START Study material

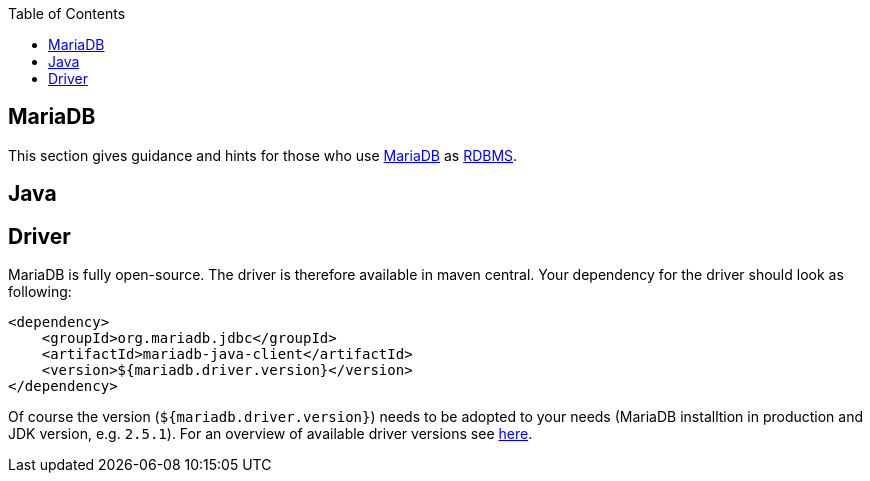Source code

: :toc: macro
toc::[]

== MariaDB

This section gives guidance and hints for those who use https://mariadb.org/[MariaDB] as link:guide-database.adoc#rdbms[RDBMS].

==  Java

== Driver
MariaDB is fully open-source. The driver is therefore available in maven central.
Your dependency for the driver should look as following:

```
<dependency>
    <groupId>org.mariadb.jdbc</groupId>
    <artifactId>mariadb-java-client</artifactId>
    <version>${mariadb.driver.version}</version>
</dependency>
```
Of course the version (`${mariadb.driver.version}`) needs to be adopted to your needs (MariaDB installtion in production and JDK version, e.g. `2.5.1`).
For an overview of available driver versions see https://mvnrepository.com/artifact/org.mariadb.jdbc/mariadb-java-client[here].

END Study material
START Study material

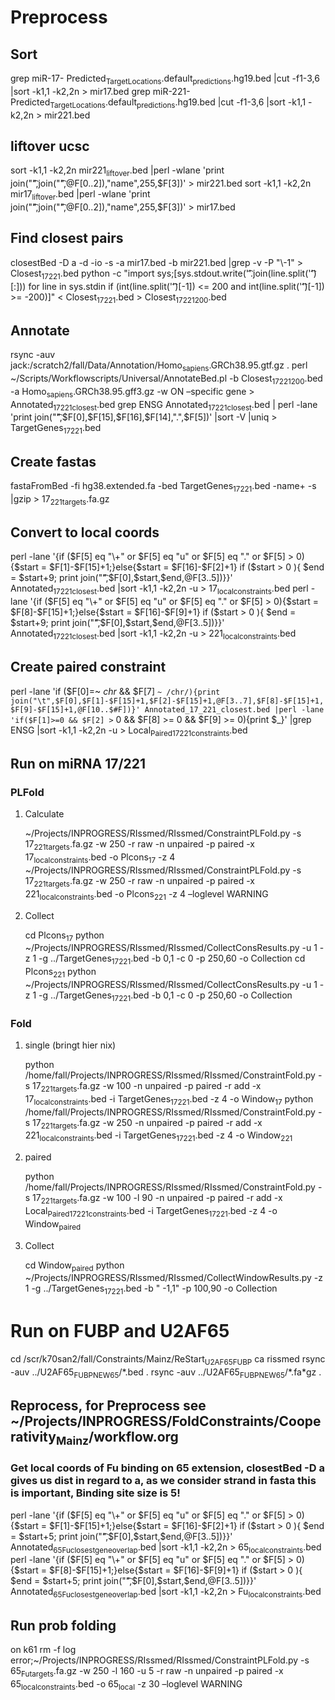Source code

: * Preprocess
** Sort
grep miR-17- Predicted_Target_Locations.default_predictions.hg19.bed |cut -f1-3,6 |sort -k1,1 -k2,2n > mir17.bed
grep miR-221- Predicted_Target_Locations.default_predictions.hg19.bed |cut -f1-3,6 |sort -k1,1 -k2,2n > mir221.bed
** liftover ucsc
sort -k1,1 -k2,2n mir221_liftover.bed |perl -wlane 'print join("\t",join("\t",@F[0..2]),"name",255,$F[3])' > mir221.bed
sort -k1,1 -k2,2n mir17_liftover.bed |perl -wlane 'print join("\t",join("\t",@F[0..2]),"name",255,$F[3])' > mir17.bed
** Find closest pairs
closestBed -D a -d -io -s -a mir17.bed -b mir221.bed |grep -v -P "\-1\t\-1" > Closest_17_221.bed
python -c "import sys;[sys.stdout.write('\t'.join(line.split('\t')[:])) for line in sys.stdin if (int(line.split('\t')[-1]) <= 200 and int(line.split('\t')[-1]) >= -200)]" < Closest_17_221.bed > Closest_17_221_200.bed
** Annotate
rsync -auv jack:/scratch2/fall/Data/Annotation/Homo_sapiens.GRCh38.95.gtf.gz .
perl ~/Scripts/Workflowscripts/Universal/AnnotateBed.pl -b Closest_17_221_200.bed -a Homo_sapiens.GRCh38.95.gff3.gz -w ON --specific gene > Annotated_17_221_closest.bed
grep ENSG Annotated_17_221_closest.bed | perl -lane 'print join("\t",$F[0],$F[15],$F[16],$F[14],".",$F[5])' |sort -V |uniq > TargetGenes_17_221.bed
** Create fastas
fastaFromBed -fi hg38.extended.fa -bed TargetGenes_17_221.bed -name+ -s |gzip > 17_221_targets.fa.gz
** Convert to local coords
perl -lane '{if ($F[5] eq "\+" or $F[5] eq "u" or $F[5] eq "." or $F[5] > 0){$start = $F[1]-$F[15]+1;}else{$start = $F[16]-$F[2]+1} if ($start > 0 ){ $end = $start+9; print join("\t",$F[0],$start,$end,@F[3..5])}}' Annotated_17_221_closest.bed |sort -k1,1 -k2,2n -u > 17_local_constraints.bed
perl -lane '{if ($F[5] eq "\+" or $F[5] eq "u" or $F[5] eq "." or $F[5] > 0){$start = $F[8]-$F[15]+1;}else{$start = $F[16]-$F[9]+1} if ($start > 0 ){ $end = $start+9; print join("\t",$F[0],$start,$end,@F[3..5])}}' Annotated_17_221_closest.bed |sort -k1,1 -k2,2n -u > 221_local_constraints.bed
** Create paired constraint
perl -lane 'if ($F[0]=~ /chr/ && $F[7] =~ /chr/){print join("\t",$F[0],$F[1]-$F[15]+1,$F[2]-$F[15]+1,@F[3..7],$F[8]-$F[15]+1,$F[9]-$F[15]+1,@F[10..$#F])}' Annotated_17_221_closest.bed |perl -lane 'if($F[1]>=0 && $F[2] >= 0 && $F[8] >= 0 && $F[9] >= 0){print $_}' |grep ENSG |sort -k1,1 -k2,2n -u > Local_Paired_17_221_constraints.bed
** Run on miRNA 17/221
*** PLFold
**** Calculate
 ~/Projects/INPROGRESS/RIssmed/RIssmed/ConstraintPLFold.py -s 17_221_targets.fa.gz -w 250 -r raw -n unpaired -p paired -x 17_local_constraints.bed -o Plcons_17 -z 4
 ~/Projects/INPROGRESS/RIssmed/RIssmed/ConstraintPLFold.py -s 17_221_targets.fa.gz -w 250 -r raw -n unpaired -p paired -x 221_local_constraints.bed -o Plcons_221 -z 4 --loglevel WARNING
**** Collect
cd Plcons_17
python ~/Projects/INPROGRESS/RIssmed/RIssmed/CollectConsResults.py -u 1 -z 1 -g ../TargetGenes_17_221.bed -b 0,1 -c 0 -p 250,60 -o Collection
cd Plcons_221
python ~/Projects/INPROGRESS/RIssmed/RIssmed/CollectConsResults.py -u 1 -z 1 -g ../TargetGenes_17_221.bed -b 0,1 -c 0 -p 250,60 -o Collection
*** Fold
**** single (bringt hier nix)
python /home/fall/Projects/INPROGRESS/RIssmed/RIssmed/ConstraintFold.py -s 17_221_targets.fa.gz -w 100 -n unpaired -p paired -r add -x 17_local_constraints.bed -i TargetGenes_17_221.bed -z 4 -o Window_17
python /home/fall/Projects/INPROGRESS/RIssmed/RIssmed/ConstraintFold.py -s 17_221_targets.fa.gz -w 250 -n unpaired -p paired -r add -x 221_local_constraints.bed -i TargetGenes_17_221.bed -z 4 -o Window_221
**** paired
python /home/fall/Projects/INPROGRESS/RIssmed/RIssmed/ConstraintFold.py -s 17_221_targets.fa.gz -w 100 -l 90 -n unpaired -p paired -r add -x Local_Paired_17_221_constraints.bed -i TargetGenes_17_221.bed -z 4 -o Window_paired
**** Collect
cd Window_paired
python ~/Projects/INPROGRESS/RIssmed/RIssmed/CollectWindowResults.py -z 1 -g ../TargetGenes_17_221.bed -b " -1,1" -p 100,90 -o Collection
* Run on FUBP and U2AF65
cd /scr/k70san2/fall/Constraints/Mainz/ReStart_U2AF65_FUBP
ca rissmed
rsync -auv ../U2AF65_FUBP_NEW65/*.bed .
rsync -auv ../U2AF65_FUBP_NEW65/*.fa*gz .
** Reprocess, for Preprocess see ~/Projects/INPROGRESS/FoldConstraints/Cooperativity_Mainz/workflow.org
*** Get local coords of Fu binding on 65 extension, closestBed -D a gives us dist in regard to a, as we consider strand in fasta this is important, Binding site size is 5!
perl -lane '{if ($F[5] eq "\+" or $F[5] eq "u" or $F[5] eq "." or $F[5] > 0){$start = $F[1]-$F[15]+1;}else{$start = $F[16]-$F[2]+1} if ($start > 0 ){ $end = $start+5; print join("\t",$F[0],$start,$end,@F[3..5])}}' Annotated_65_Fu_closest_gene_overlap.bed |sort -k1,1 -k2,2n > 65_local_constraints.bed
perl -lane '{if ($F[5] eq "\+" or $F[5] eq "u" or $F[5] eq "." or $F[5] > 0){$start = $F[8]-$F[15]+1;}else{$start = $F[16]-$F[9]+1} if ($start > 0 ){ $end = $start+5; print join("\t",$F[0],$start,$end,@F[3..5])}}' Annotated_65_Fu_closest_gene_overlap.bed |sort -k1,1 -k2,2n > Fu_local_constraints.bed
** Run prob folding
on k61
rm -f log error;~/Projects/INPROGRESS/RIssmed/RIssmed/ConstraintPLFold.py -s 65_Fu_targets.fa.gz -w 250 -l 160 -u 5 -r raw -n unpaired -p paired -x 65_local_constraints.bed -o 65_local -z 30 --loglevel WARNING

END Study material

== Your goal ==
Among the records above, find each line holding the string "Preprocess" and pull it out.

== Result ==
: * Preprocess
** Reprocess, for Preprocess see ~/Projects/INPROGRESS/FoldConstraints/Cooperativity_Mainz/workflow.org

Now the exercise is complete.